<<<<

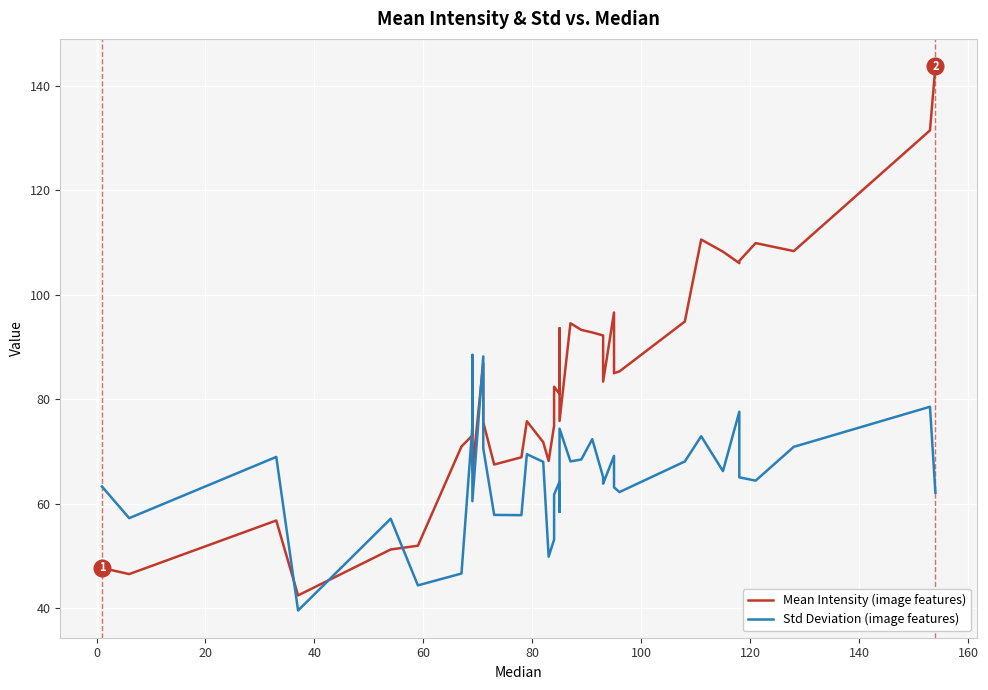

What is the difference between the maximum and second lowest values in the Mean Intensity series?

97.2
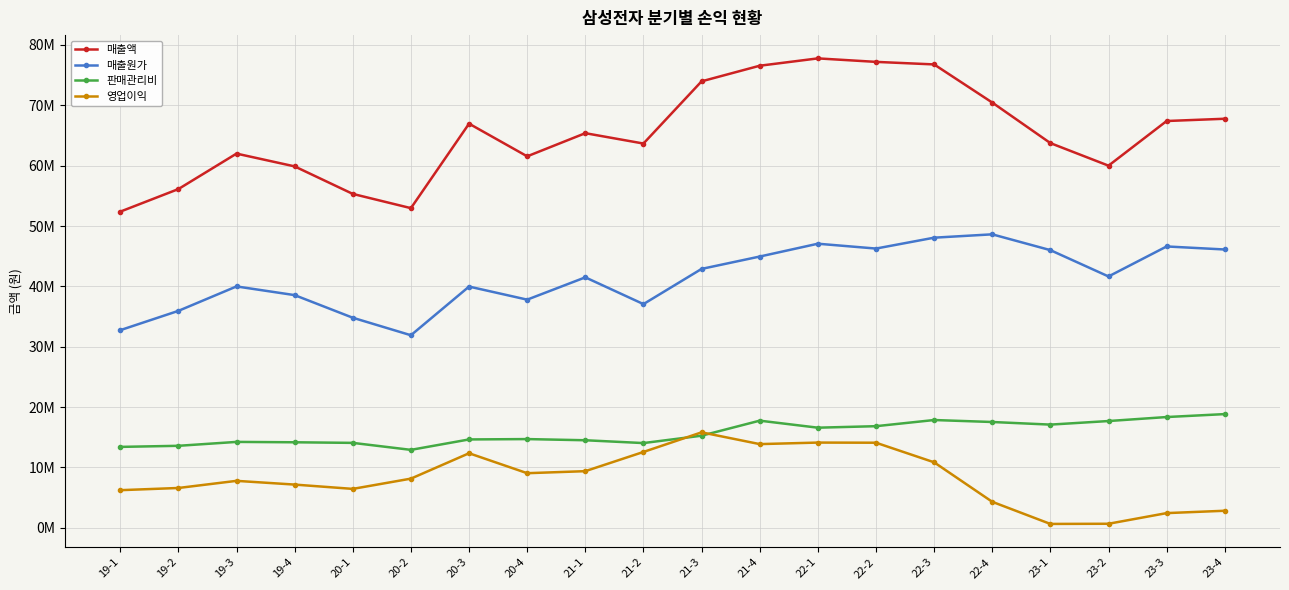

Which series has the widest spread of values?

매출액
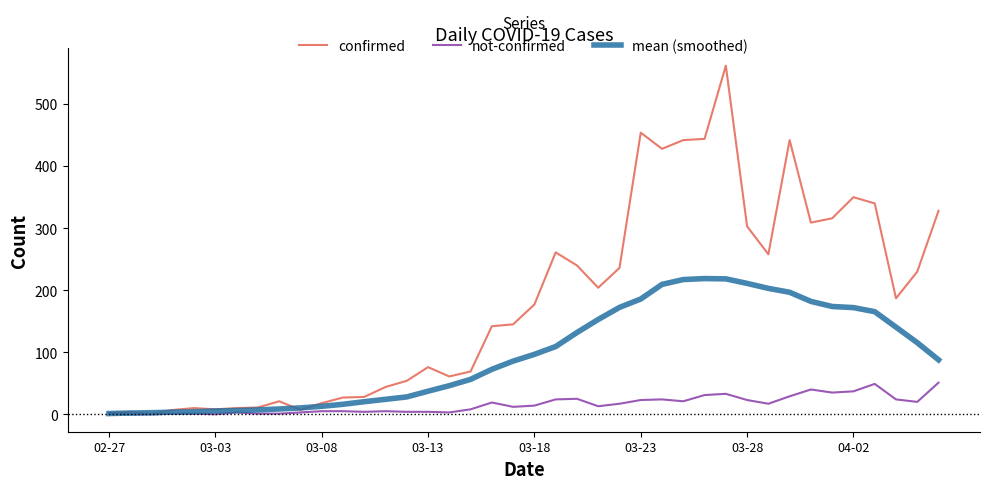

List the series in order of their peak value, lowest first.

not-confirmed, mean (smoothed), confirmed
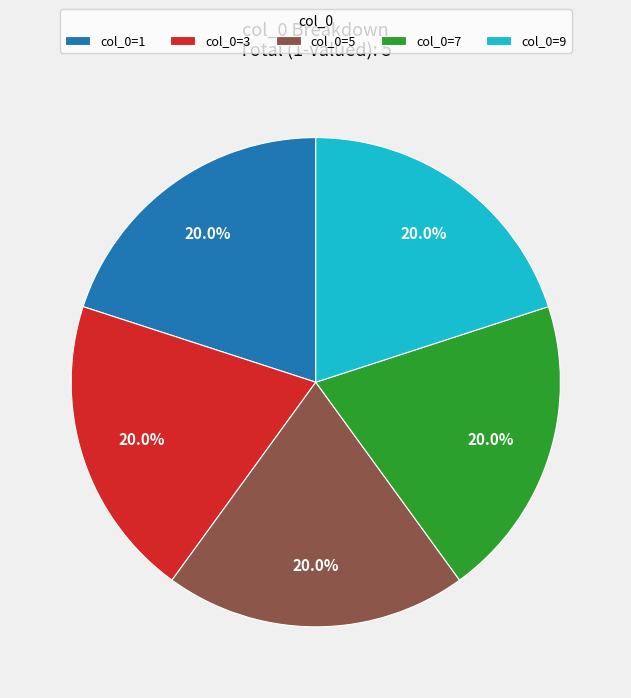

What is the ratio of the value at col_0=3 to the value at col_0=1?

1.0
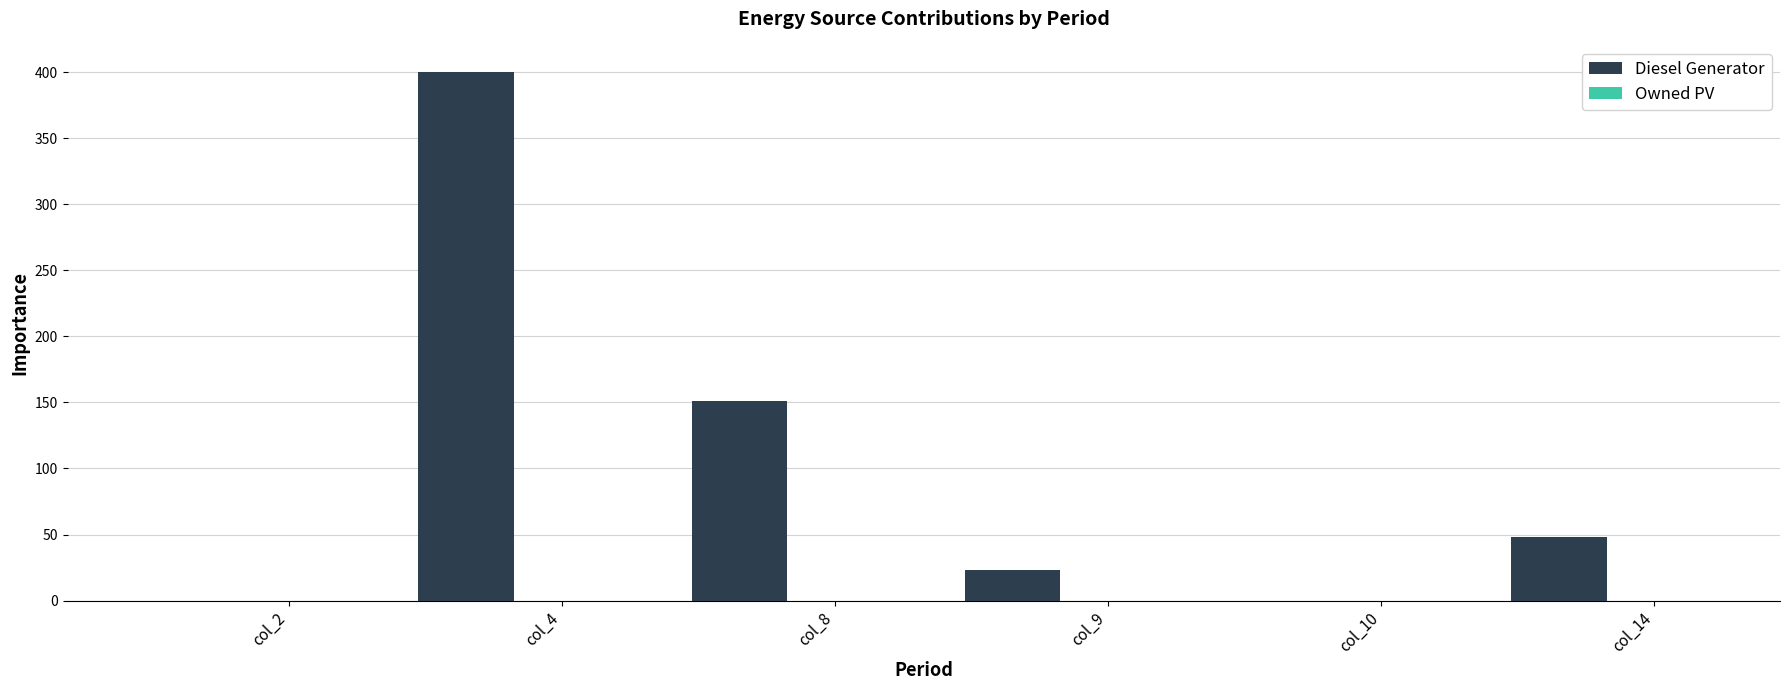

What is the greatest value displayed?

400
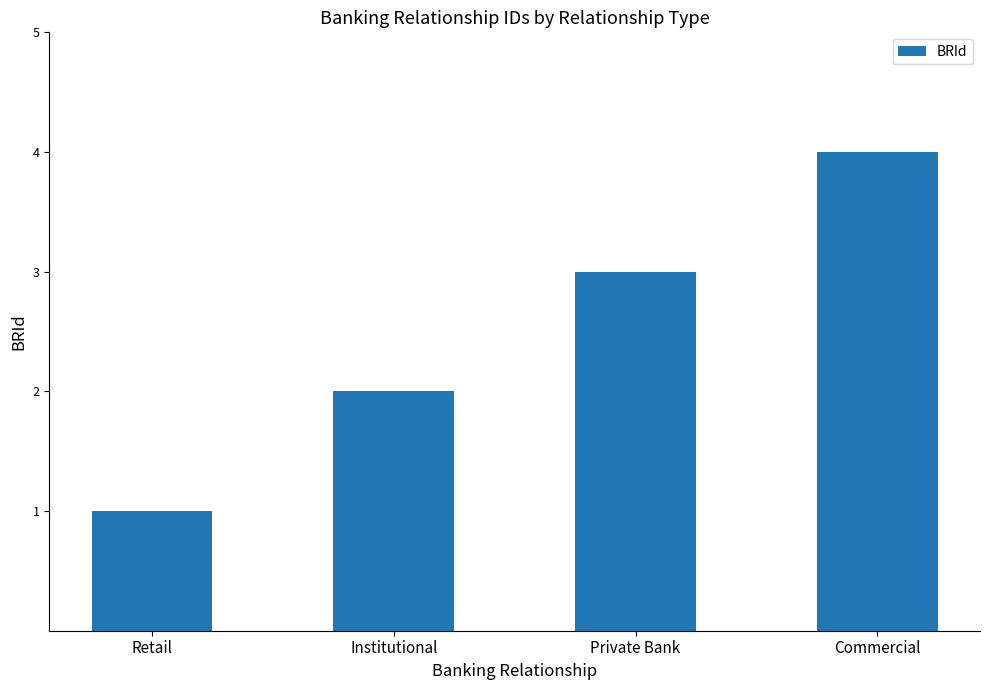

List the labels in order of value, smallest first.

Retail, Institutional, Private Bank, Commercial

>>>>

AIM OF THE TASK:
Return each of the rows above word for word, without the pictures.

ANSWER FOR THE TASK:
What is the difference between the maximum and second lowest values in the Mean Intensity series?

97.2

Which series has the widest spread of values?

매출액

List the series in order of their peak value, lowest first.

not-confirmed, mean (smoothed), confirmed

What is the ratio of the value at col_0=3 to the value at col_0=1?

1.0

What is the greatest value displayed?

400

List the labels in order of value, smallest first.

Retail, Institutional, Private Bank, Commercial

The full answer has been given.